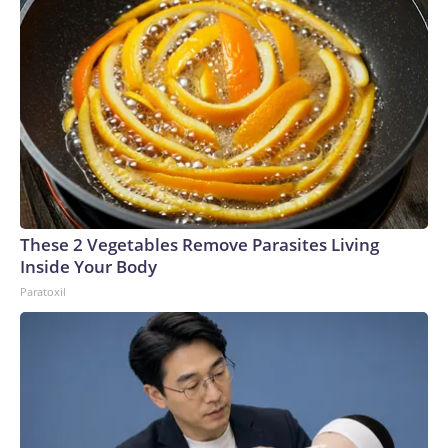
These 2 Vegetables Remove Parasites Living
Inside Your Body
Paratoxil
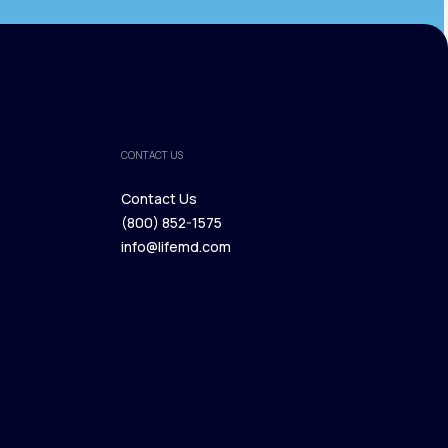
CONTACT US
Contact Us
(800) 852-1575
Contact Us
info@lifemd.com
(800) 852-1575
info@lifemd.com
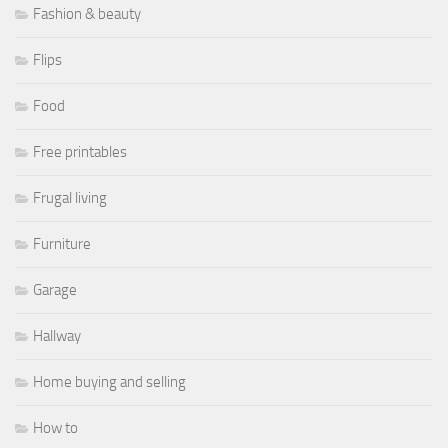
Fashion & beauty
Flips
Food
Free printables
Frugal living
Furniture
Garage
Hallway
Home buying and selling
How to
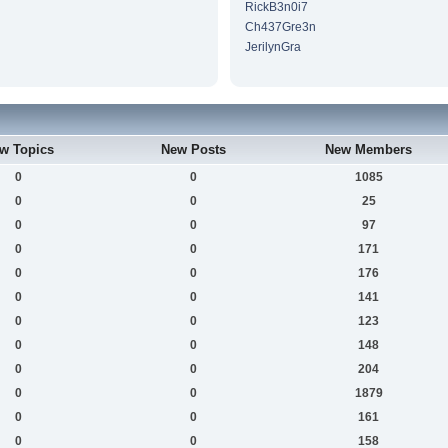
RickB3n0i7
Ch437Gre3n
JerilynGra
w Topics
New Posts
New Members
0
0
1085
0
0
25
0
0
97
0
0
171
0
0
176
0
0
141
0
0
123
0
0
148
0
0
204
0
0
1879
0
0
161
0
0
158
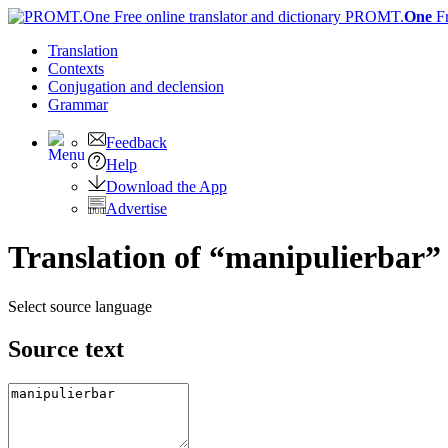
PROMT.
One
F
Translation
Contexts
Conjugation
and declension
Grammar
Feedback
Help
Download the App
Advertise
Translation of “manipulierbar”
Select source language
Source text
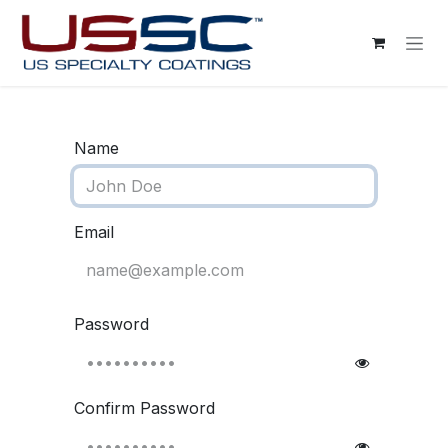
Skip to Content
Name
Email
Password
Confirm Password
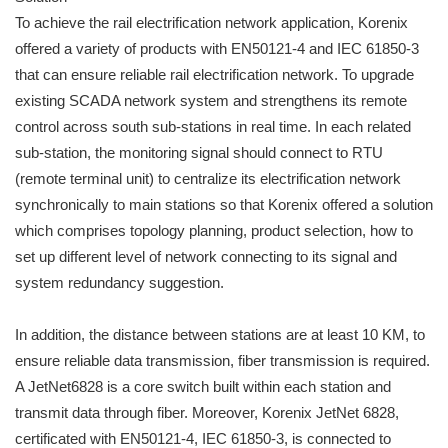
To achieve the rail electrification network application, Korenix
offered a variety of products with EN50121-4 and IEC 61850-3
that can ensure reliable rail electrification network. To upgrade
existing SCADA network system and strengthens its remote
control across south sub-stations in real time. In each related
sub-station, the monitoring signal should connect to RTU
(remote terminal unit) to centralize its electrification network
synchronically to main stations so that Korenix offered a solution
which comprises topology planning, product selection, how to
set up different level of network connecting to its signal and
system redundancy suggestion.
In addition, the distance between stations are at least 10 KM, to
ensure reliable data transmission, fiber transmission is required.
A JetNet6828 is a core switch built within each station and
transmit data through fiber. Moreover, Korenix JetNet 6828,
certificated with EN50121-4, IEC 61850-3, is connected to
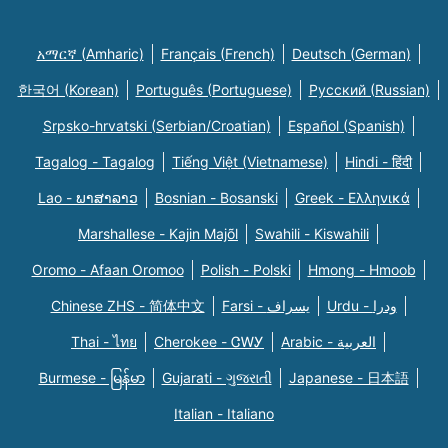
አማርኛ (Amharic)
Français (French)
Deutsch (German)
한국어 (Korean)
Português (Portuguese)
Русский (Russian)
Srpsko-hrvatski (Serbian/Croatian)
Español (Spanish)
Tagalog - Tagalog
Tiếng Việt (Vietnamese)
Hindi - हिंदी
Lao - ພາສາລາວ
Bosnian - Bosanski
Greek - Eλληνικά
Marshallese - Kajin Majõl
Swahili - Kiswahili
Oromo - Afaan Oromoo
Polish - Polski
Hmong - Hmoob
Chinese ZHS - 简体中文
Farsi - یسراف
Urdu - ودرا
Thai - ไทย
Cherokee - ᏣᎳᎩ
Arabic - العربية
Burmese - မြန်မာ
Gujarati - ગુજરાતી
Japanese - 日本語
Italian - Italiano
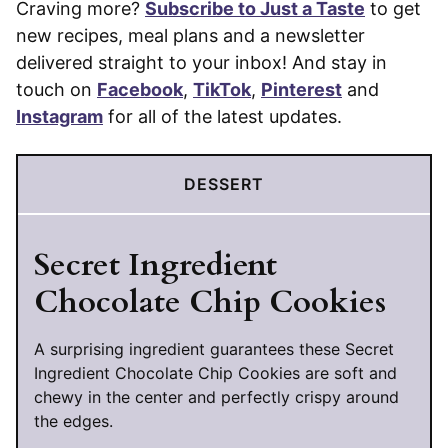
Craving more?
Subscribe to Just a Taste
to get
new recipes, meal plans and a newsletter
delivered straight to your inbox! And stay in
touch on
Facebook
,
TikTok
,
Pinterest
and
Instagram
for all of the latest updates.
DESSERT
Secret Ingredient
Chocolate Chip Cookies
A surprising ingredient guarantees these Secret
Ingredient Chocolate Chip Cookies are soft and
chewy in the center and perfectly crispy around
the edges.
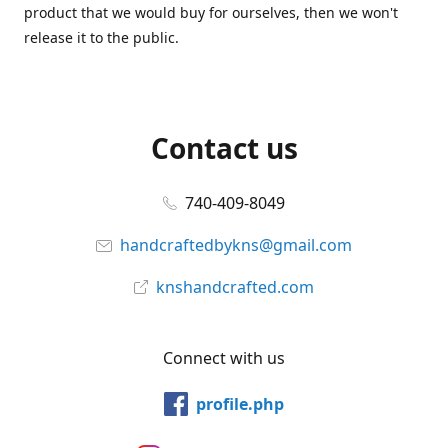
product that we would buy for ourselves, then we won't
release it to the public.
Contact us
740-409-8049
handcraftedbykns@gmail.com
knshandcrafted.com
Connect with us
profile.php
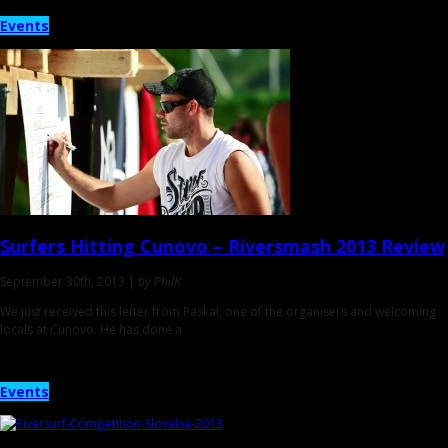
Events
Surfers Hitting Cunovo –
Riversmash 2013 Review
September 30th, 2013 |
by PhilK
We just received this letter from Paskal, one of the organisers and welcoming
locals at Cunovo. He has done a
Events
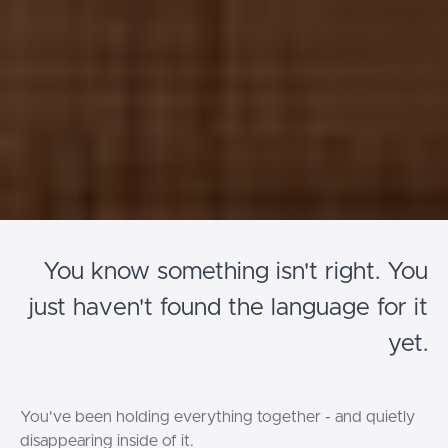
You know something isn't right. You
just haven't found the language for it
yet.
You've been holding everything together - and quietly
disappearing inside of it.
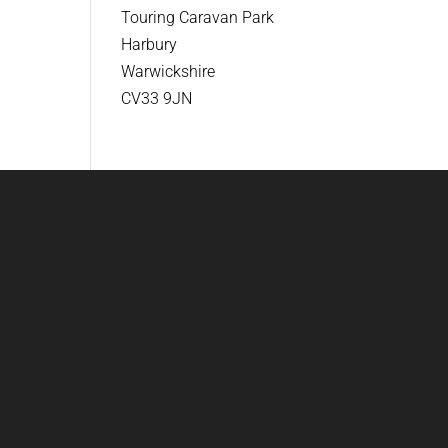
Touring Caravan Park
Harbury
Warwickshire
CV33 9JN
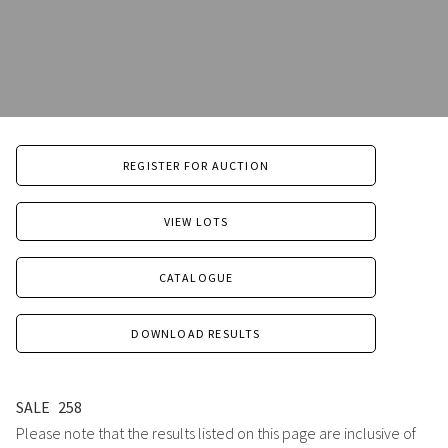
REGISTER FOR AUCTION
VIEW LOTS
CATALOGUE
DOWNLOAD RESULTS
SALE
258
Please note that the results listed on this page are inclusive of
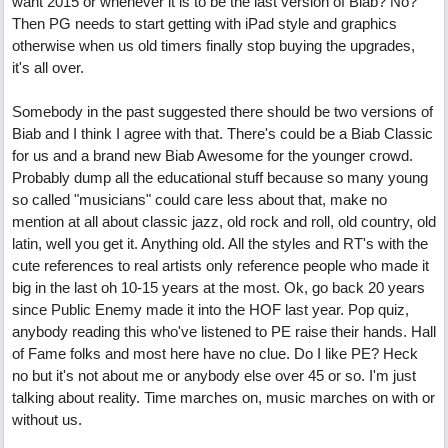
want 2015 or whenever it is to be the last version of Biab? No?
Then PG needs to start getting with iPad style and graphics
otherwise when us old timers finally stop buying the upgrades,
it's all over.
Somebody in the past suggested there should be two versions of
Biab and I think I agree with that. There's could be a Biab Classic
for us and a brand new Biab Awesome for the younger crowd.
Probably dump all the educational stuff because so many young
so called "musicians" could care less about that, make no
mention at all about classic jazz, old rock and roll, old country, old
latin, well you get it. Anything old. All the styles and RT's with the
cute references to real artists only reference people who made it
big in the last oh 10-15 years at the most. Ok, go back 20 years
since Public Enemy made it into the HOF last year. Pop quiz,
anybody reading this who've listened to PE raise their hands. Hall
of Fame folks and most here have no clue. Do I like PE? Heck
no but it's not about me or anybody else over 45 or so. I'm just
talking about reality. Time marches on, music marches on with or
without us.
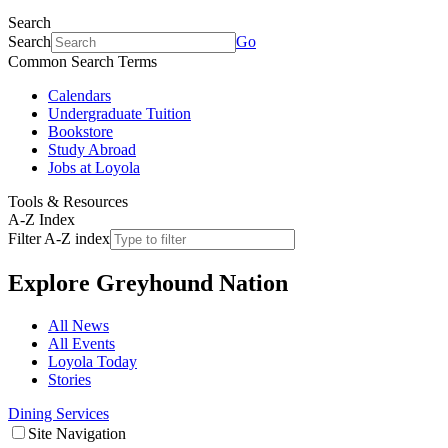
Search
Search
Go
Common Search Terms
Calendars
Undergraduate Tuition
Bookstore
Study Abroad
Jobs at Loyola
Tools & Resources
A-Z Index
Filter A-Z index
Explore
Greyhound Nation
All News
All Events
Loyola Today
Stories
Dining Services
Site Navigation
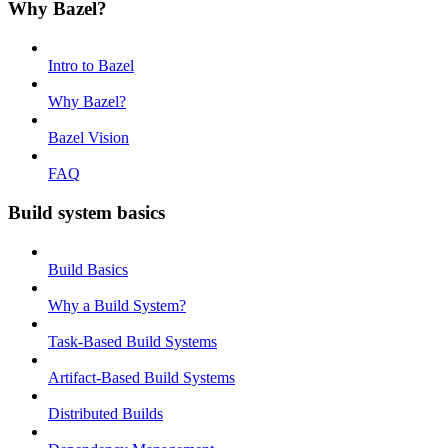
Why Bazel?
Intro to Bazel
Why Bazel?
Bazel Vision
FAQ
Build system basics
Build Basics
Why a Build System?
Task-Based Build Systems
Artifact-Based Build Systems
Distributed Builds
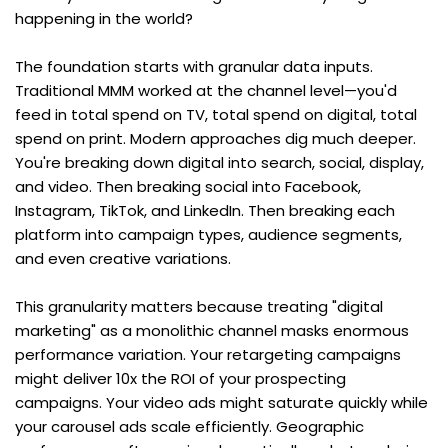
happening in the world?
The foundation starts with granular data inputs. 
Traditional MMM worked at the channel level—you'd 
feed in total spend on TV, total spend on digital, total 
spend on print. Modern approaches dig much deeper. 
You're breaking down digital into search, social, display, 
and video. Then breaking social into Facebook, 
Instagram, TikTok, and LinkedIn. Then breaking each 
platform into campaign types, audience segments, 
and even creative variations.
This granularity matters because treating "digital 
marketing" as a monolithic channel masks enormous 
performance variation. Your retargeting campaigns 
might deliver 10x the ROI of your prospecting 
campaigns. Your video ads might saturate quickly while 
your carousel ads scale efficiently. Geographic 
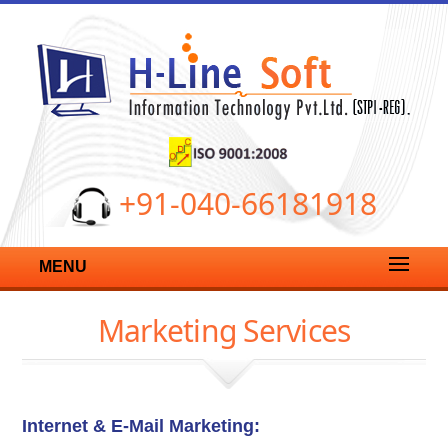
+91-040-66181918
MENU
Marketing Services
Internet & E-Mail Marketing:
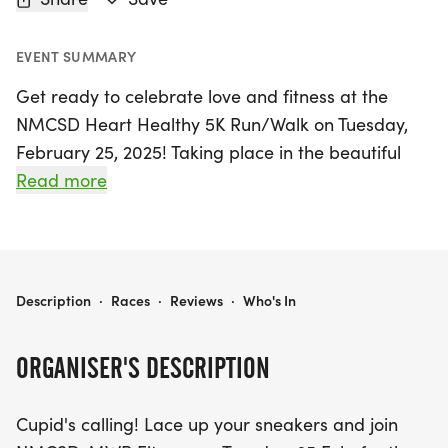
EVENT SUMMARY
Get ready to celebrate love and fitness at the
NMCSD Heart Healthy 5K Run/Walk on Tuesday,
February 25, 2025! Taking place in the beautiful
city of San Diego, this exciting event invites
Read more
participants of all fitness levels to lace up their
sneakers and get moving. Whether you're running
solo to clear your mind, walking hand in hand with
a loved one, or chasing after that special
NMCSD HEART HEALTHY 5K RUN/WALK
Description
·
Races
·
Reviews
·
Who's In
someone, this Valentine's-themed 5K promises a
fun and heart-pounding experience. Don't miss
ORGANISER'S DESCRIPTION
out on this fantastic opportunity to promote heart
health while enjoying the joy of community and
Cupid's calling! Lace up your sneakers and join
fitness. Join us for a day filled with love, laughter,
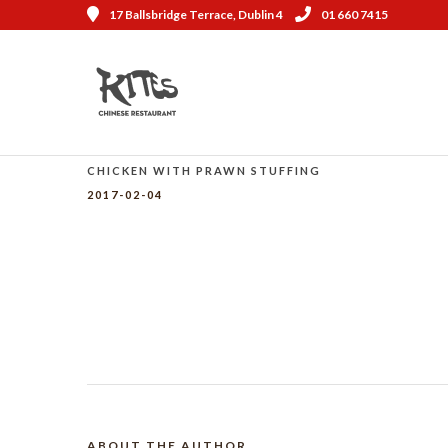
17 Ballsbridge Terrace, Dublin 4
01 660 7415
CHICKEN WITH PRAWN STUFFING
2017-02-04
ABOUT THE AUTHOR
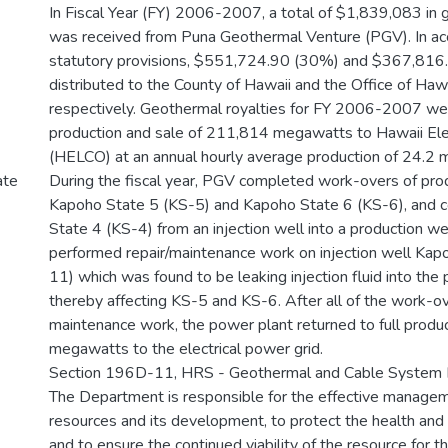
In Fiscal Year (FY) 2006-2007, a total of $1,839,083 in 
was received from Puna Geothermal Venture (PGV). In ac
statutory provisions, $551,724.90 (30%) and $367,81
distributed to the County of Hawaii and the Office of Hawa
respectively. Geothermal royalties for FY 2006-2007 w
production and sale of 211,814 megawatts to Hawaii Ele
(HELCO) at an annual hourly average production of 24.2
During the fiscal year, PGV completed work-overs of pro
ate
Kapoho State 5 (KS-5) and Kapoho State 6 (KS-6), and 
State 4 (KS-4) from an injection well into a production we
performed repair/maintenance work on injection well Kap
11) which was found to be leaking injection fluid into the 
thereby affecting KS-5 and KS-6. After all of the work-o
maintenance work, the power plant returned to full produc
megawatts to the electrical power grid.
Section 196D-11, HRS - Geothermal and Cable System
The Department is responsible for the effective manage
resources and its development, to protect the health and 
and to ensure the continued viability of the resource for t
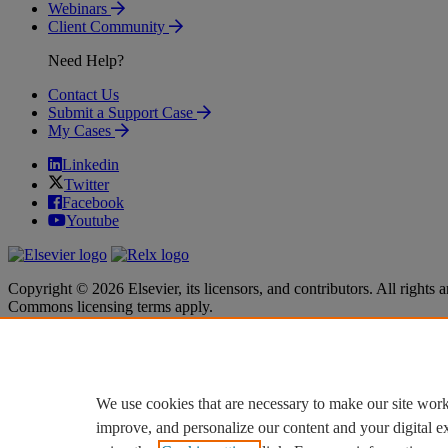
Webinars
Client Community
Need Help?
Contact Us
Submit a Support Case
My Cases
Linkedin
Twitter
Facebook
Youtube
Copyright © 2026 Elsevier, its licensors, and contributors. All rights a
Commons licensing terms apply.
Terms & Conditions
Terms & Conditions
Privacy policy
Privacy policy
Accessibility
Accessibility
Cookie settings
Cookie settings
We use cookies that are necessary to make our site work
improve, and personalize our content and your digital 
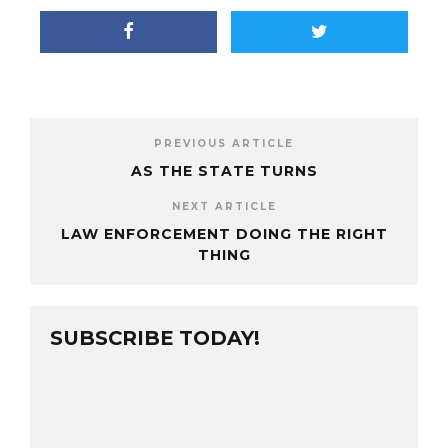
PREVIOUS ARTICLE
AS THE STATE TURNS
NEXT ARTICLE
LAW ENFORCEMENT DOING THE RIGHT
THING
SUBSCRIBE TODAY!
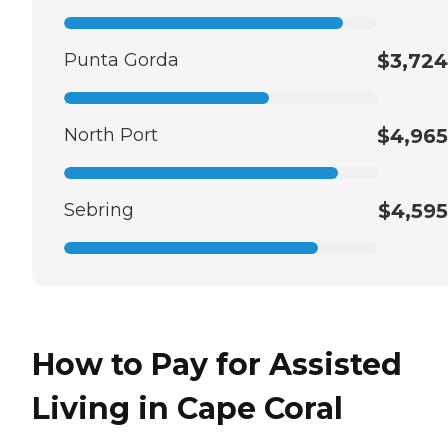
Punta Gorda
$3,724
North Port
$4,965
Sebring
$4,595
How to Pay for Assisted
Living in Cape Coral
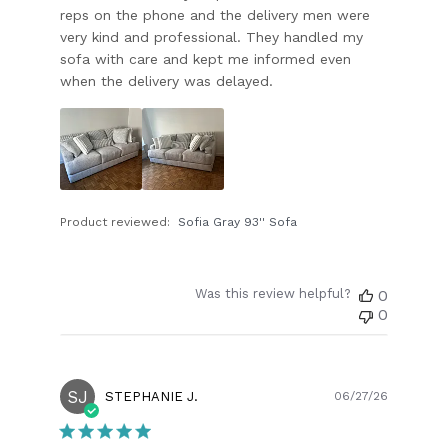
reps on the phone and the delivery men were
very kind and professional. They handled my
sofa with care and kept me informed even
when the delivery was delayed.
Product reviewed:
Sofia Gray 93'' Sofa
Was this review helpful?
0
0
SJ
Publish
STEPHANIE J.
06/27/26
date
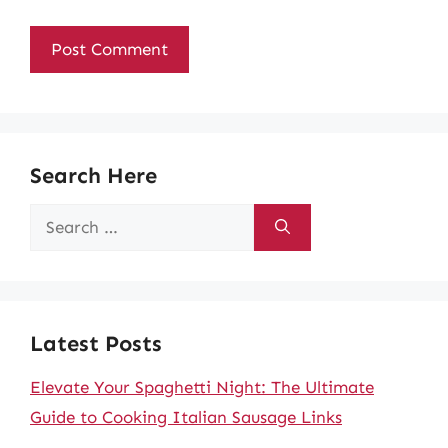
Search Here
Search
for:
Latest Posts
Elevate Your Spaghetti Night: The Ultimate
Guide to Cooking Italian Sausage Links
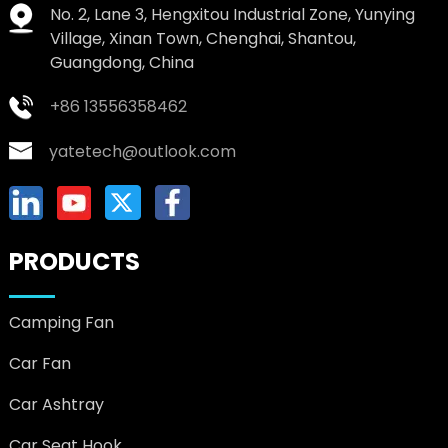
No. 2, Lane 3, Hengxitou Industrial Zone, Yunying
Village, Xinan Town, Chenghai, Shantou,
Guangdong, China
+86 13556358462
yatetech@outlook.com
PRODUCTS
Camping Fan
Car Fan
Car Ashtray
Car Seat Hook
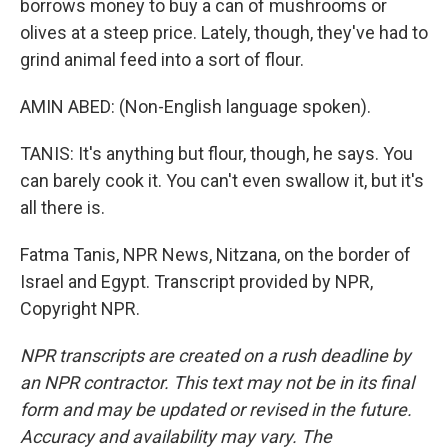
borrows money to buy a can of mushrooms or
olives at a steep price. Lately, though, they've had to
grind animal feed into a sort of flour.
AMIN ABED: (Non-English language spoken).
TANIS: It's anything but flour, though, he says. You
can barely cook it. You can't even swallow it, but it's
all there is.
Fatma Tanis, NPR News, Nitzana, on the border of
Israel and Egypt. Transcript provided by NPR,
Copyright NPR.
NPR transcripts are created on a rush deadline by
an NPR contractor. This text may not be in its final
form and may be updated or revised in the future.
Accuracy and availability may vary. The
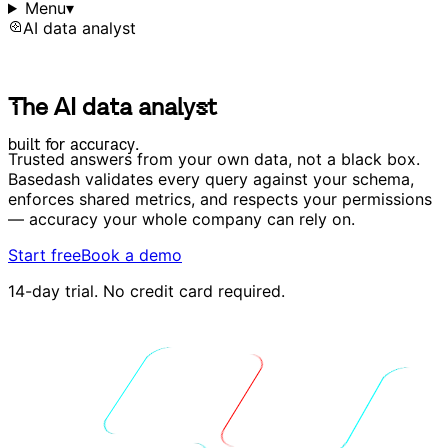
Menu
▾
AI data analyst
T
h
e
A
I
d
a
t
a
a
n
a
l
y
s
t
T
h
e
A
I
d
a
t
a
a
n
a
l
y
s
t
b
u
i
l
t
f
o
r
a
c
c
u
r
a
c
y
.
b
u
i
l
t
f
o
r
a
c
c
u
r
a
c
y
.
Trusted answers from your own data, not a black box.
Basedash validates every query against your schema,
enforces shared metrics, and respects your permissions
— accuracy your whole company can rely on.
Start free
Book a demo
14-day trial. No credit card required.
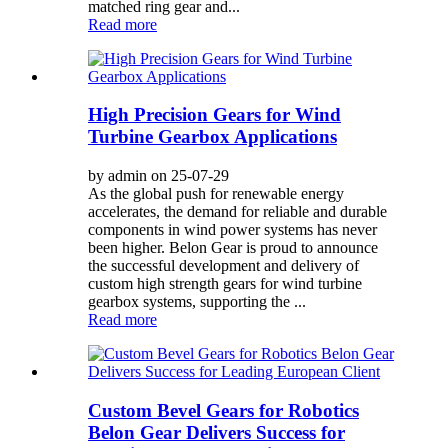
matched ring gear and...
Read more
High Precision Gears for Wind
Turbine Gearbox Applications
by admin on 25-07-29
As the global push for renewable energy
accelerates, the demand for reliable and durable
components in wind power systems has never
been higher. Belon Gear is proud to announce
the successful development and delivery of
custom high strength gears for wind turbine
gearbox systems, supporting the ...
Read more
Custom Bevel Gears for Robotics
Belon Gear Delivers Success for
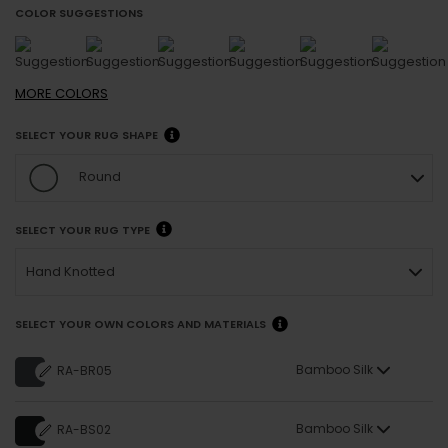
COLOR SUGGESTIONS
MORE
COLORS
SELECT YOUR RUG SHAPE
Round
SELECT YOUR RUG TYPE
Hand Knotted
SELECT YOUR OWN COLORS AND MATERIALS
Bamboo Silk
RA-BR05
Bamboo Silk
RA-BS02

▶ [WHAT THE TASK REQUIRES] Retype the data line for line, beginning with the line that contains "Punta Gorda" and continuing through the line that contains "14-day trial. No credit card required.". Leave out the pictures.

▶ [RESPONSE TO THIS TASK]
Punta Gorda
$3,724
North Port
$4,965
Sebring
$4,595
How to Pay for Assisted
Living in Cape Coral
reps on the phone and the delivery men were
very kind and professional. They handled my
sofa with care and kept me informed even
when the delivery was delayed.
Product reviewed:
Sofia Gray 93'' Sofa
Was this review helpful?
0
0
SJ
Publish
STEPHANIE J.
06/27/26
date
Search Here
Search
for:
Latest Posts
Elevate Your Spaghetti Night: The Ultimate
Guide to Cooking Italian Sausage Links
No. 2, Lane 3, Hengxitou Industrial Zone, Yunying
Village, Xinan Town, Chenghai, Shantou,
Guangdong, China
+86 13556358462
yatetech@outlook.com
PRODUCTS
Camping Fan
Car Fan
Car Ashtray
Car Seat Hook
borrows money to buy a can of mushrooms or
olives at a steep price. Lately, though, they've had to
grind animal feed into a sort of flour.
AMIN ABED: (Non-English language spoken).
TANIS: It's anything but flour, though, he says. You
can barely cook it. You can't even swallow it, but it's
all there is.
Fatma Tanis, NPR News, Nitzana, on the border of
Israel and Egypt. Transcript provided by NPR,
Copyright NPR.
NPR transcripts are created on a rush deadline by
an NPR contractor. This text may not be in its final
form and may be updated or revised in the future.
Accuracy and availability may vary. The
Menu
▾
AI data analyst
T
h
e
A
I
d
a
t
a
a
n
a
l
y
s
t
T
h
e
A
I
d
a
t
a
a
n
a
l
y
s
t
b
u
i
l
t
f
o
r
a
c
c
u
r
a
c
y
.
b
u
i
l
t
f
o
r
a
c
c
u
r
a
c
y
.
Trusted answers from your own data, not a black box.
Basedash validates every query against your schema,
enforces shared metrics, and respects your permissions
— accuracy your whole company can rely on.
Start free
Book a demo
14-day trial. No credit card required.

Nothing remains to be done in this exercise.